Still Working to Put My Money Where My Mouth Is
I still have lessons to learn around giving without expectation. It’s rather funny how I tested myself recently in this regard.
A couple weeks ago I was having coffee with a friend and we were talking about people who ask for money on the streets. My friend preferred to buy the person a meal rather than give them cash. My opinion was the opposite. He was afraid of feeding their addiction by giving them money without knowing what they’d use it for. I told him I felt like it was none of my business; if I had what they needed and wouldn’t suffer by giving it to them, it was theirs to do with as they pleased.
My friend shook his head initially when I said that. He didn’t feel right supporting a drug addiction or alcohol problem. I told him that was all right for him. For me, though, I wouldn’t feel right asking someone to justify himself or herself when God knows I’m not above reproach. If they’re addicted, well so am I! Everyone is addicted to something. I don’t care if it’s drugs, alcohol, food, cigarettes, approval, love, fitness, drama – it doesn’t matter! We’re all addicts. The egoic mind is the biggest addict imaginable.
From that perspective, the minute I say that my addiction is healthier or more acceptable than your addiction, it’s all over for me from an unconditional love standpoint.

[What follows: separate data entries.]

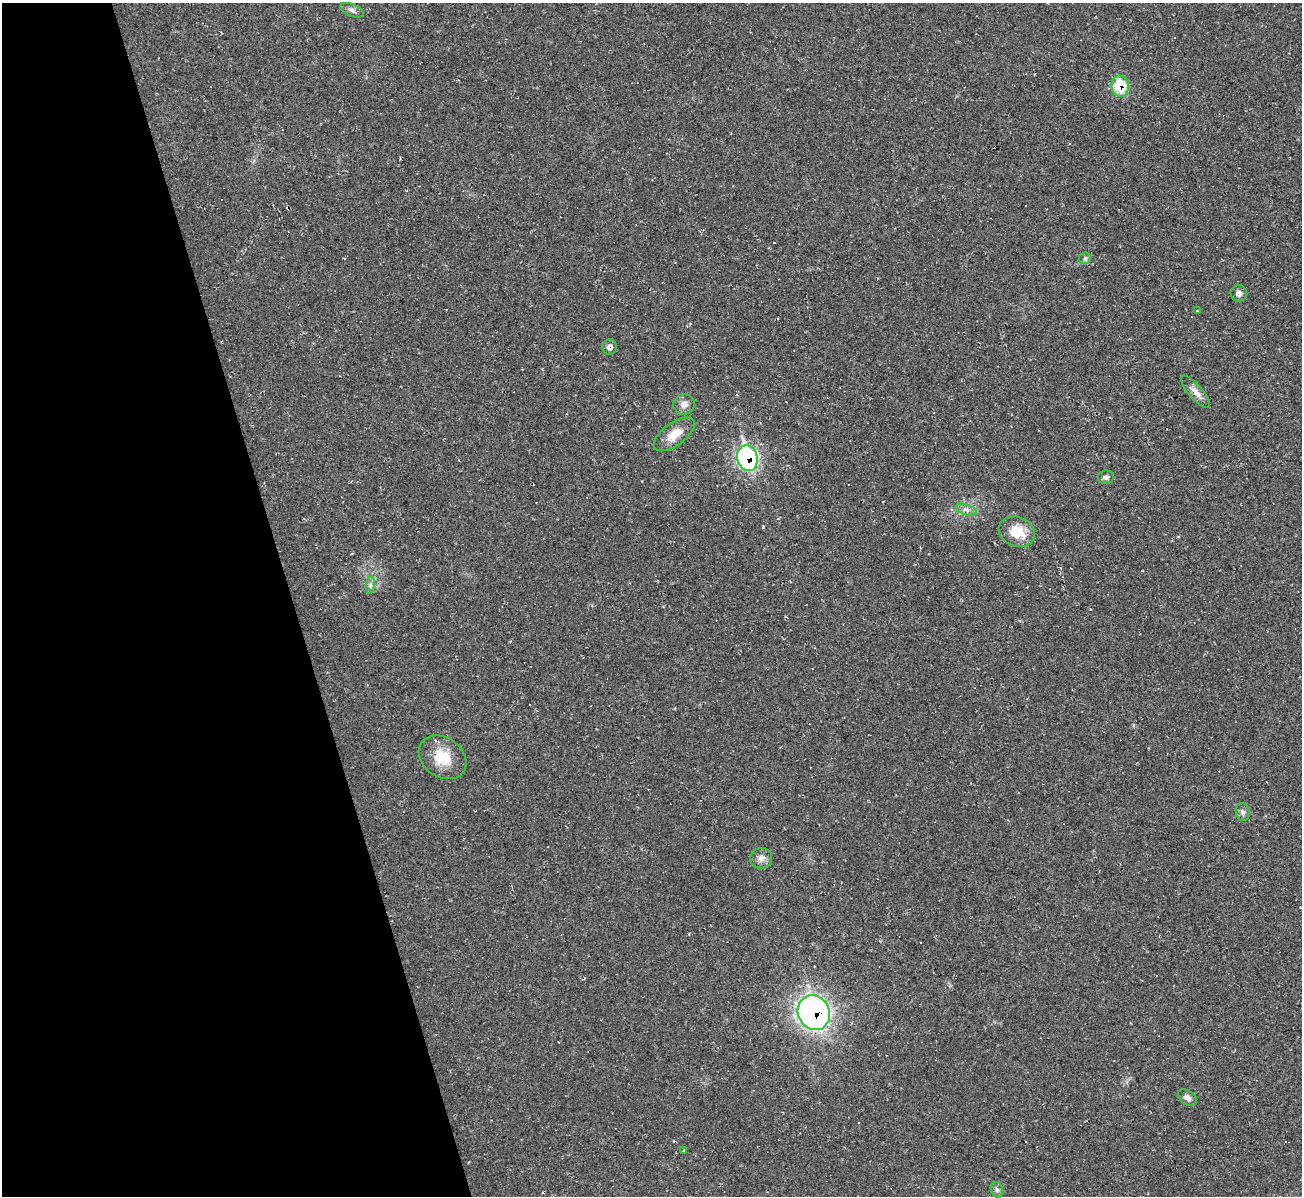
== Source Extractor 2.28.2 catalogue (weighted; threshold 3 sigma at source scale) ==
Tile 5 of 4 x 4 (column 1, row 2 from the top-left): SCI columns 1-1300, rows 2532-3725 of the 5202 x 5184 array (HDU 1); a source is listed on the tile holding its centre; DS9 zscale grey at full resolution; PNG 1304 x 1198 px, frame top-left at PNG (2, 3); each listed source drawn as its Kron ellipse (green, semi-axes under 4 px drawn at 4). Shown black and unused: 22% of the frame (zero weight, under 2 of 3 exposures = <1% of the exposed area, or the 3 px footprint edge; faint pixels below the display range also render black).
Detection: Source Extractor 2.28.2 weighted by HDU 2 'WHT'; one run over the whole footprint, this tile lists its part. Background 0.0513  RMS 0.0069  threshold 0.031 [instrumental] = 3 sigma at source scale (4.5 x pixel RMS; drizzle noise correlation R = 1.50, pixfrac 1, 0.05/0.05 arcsec/px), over >= 5 px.
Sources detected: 22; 1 cosmic-ray / hot-pixel residue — neither listed nor drawn; the other 21 listed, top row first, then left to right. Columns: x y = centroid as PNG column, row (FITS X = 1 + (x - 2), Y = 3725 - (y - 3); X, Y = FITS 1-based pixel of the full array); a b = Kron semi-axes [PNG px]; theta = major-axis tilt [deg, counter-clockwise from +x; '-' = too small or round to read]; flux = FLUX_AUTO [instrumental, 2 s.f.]
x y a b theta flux
352 10 12 6 -23 2.6
1120 86 10 9 - 28
1085 258 6 5 - 1.4
1239 293 8 8 - 3
1197 311 3 2 - 0.5
610 347 7 7 - 3
1195 392 20 7 -49 5.4
684 404 10 10 - 4.4
674 434 24 11 36 11
747 458 13 10 -76 150
1106 477 8 6 10 1.9
966 510 11 5 -18 3
1017 532 18 14 -20 17
370 585 9 4 82 1.9
442 757 26 19 -35 20
1243 812 9 6 -75 2.1
761 858 11 10 - 4
814 1013 18 15 -62 250
1187 1098 10 7 -34 3
684 1150 4 3 - 0.76
997 1190 8 6 -73 1.8
Overlapping masked pixels (flux is a lower limit): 4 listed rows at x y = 1120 86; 610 347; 747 458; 814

The very next day, I was given a chance to walk my talk where giving freely without judgment was concerned. I was on a city street with a different friend and we were approached by a guy who needed money. He had a whole story ready for us about how his car broke down, he needed money to buy a gas can, his daughter was with him in the car, etc. Both my friend and I asked how much the can would cost and he told us $9. We each gave him a few dollars. Without a thank you or anything else, he looked at us and said, “This isn’t enough! What am I going to do for the rest?”
At that point I found myself thinking, “Well how do you like that? We give him some money and all he can do is focus on what’s missing. Man, that just stinks.” Not ironically, it became clear to me that the very thoughts I was thinking were also centered on what was missing (his “thank you”). Funny how that works!
At that point I just sighed because I knew I had manifested an encounter with that guy, and I failed the very test I set up for myself. Rather than give him money happily, regardless of his reaction, I attached an expectation to it. I wanted a “thank you.” When I didn’t get one, I ran an alternate scenario through my head where I would have continued standing in front of him after he said, “It’s not enough!” and said, “How about a thank you? No? Well feel free to give back the money then.” (Again, big sigh.)
Funnier still, after I returned home that evening and checked my email, I had a notice in my inbox from an ad network I’m affiliated with telling me how much I earned during the last quarter. I saw it and thought, “That’s it?! That’s not enough!” (Are you rolling your eyes at me right now? I’d love to know, since I did, once the irony struck me 30 seconds later!) Yep, and checking the time on the email it would have corresponded to the same time I was dealing with my (now) friend on the street.
He was me; I was him. And man, what a lesson he taught me.
God help him, I hope he’s a quicker study than I am.
Be well, be joyful, and as best you can, give of yourself freely today!